Qimonda desmente Sócrates

Na sexta-feira, apenas dois dias depois de o primeiro-ministro, no debate quinzenal na AR, ter voltado a apontar a fábrica portuguesa de componentes electrónicos (chips) da multinacional Qimonda como um caso resolvido, a empresa-mãe revelou que deu início ao processo de falência, gerando justificado sobressalto nos cerca de 1800 trabalhadores da unidade instalada em Vila do Conde.
As declarações oficiais de preocupação com os destinos da maior exportadora nacional não vieram acompanhadas de medidas concretas. Na segunda-feira, em comunicado, o Sindicato dos Trabalhadores das Indústrias Eléctricas do Norte e Centro, da CGTP-IN, dirigiu «uma palavra de confiança a todos os trabalhadores, para que se mantenham unidos e vigilantes», porque «é possível defender a continuação da laboração» (como sucedeu com a Grundig, em Braga, recordou Carvalho da Silva, sexta-feira, no 10.º Congresso da Federação dos Têxteis). Mas o STIENC afirmou igualmente esperar «que o Governo, assim como a UE, tomem medidas imediatas e ajustadas na procura de soluções e não fiquem à espera que a evolução das coisas na Alemanha venha a “resolver” a situação no pior dos sentidos». Medidas «de superior interesse nacional», defende o sindicato, devem visar «a salvaguarda da totalidade dos postos de trabalho e a retoma de horários dignos, pondo fim ao regime desumano de 12 horas diárias».

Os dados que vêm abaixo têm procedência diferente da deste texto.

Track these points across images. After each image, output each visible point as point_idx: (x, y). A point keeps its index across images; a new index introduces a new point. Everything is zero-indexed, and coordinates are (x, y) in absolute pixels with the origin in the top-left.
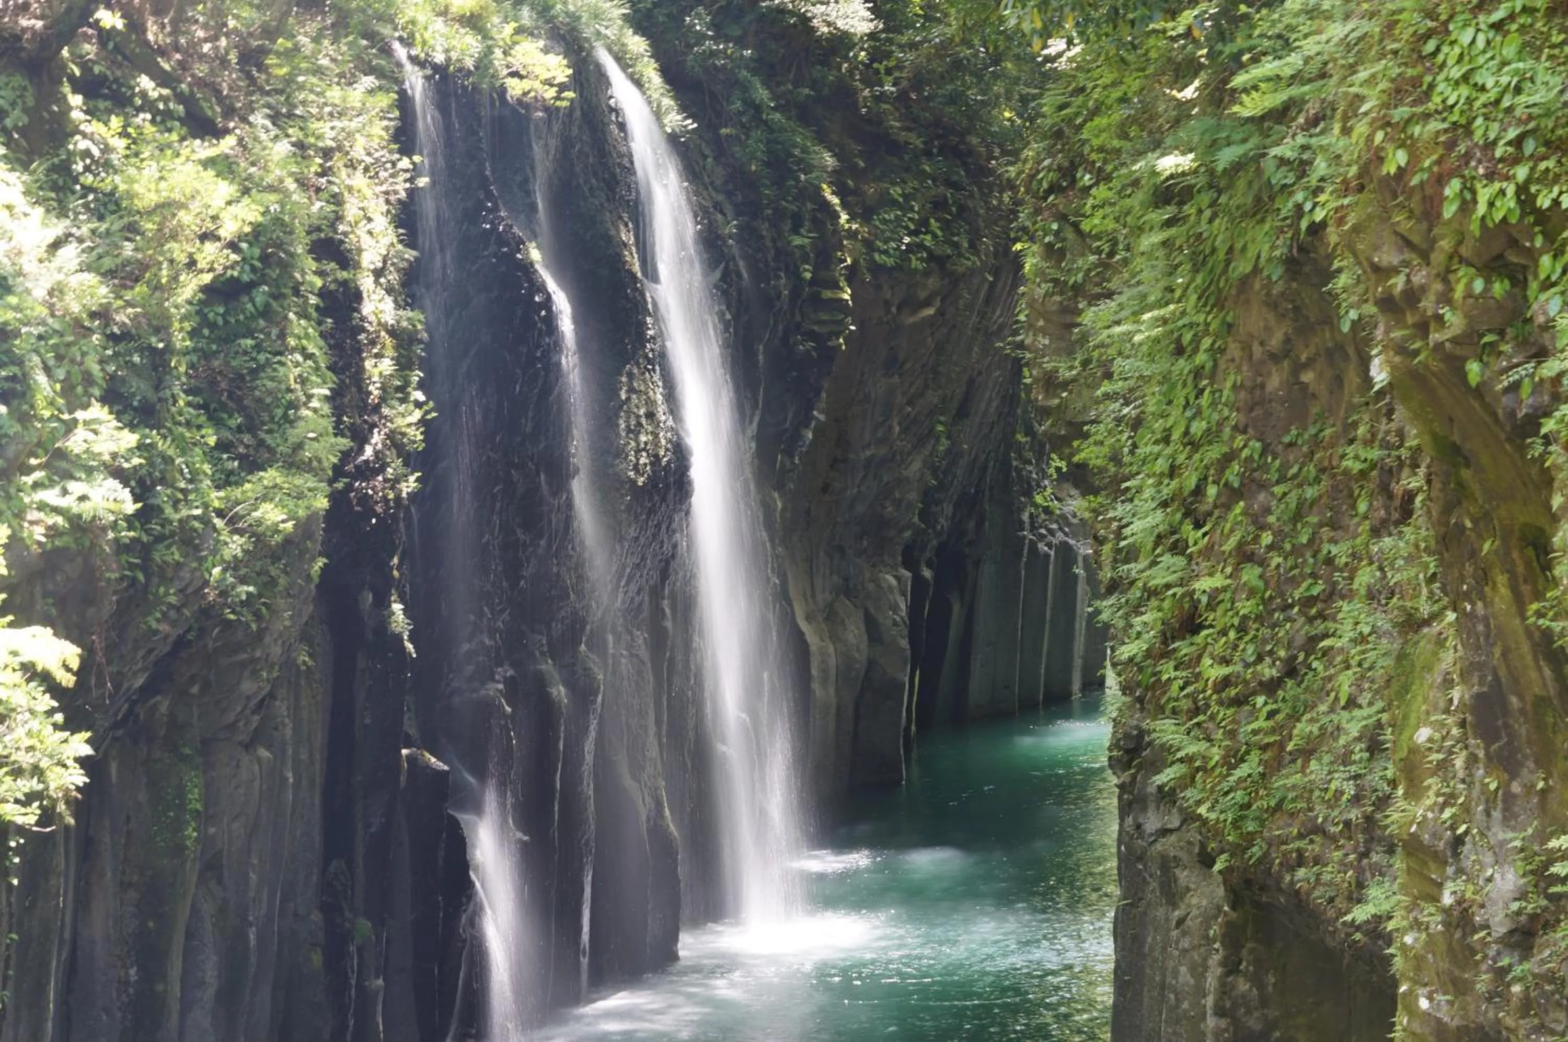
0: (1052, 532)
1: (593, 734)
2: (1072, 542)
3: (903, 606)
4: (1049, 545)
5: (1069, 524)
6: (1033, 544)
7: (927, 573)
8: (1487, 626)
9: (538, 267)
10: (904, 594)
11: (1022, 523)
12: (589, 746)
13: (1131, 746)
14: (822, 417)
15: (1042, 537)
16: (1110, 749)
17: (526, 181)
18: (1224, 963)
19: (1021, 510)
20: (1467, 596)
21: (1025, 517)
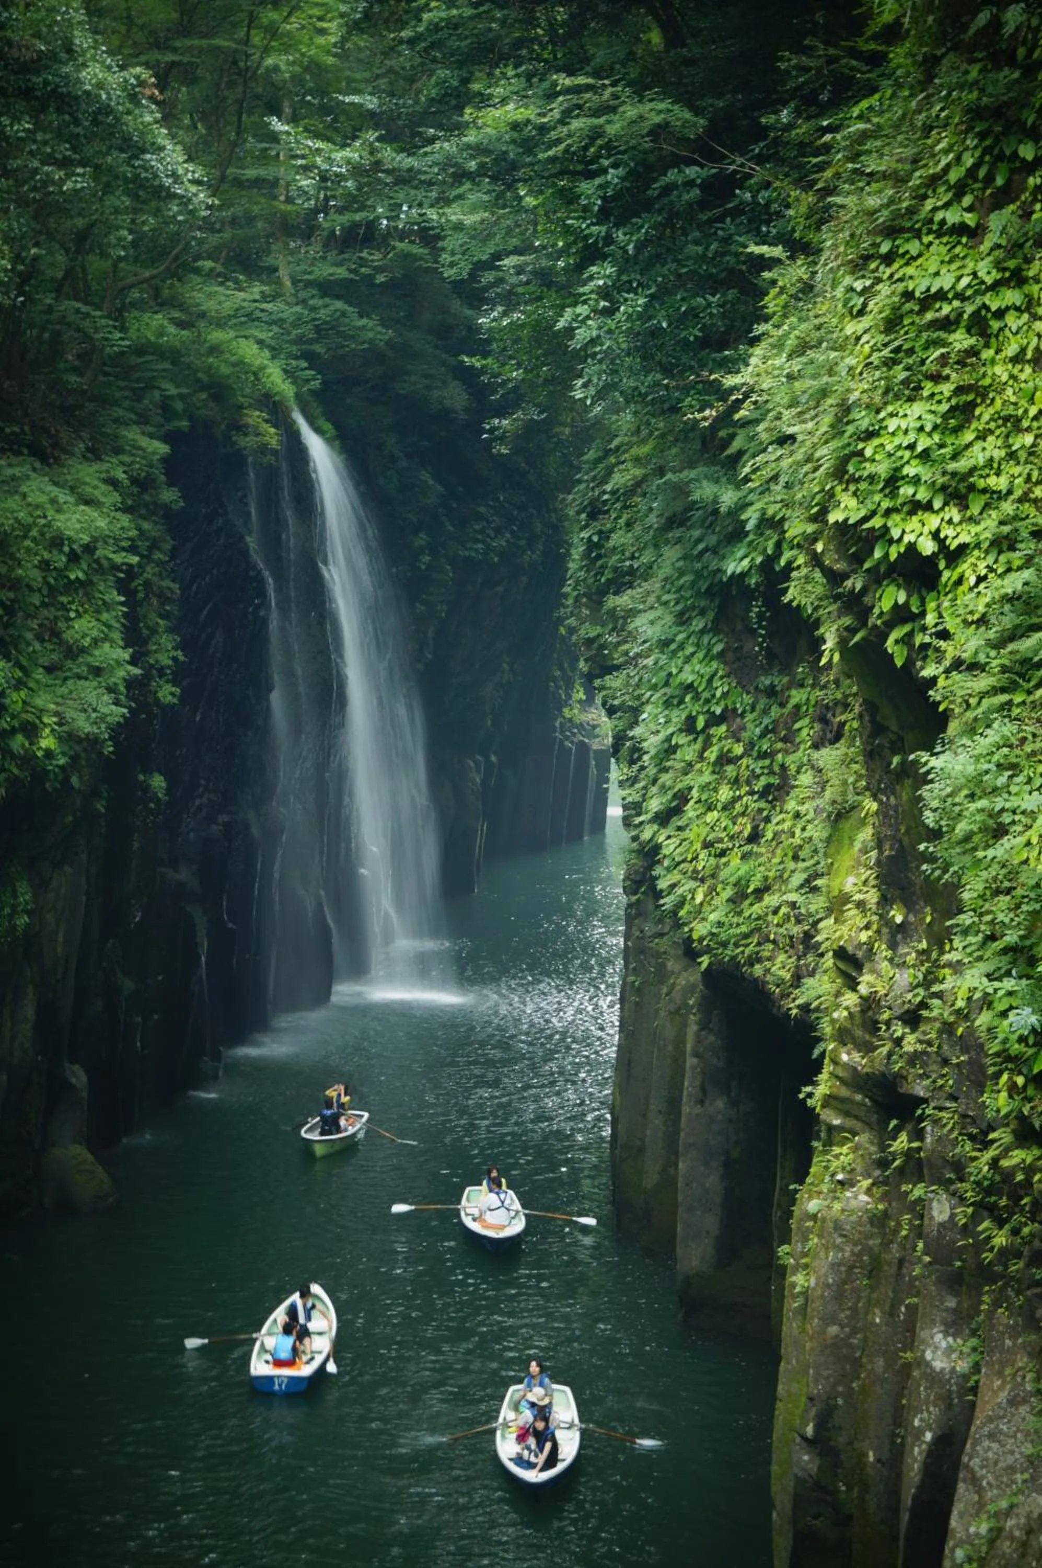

Anteontem, soube-se que houve uma drástica redução da produção. Entretanto, desde que, no final de 2008, a multinacional revelou as suas graves dificuldades financeiras (obtendo abertura para uma injecção de 325 milhões de euros, parte através da CGD), já foram despedidos cerca de uma centena de trabalhadores, cujos contratos a termo não foram renovados, revelou o STIENC.
Outro lado das contas foi notícia segunda-feira no Jornal de Negócios: a Qimonda portuguesa recebeu, desde 1996 (ainda como Siemens), quase 500 milhões de euros de incentivos financeiros e fiscais, o último dos quais em Maio de 2008.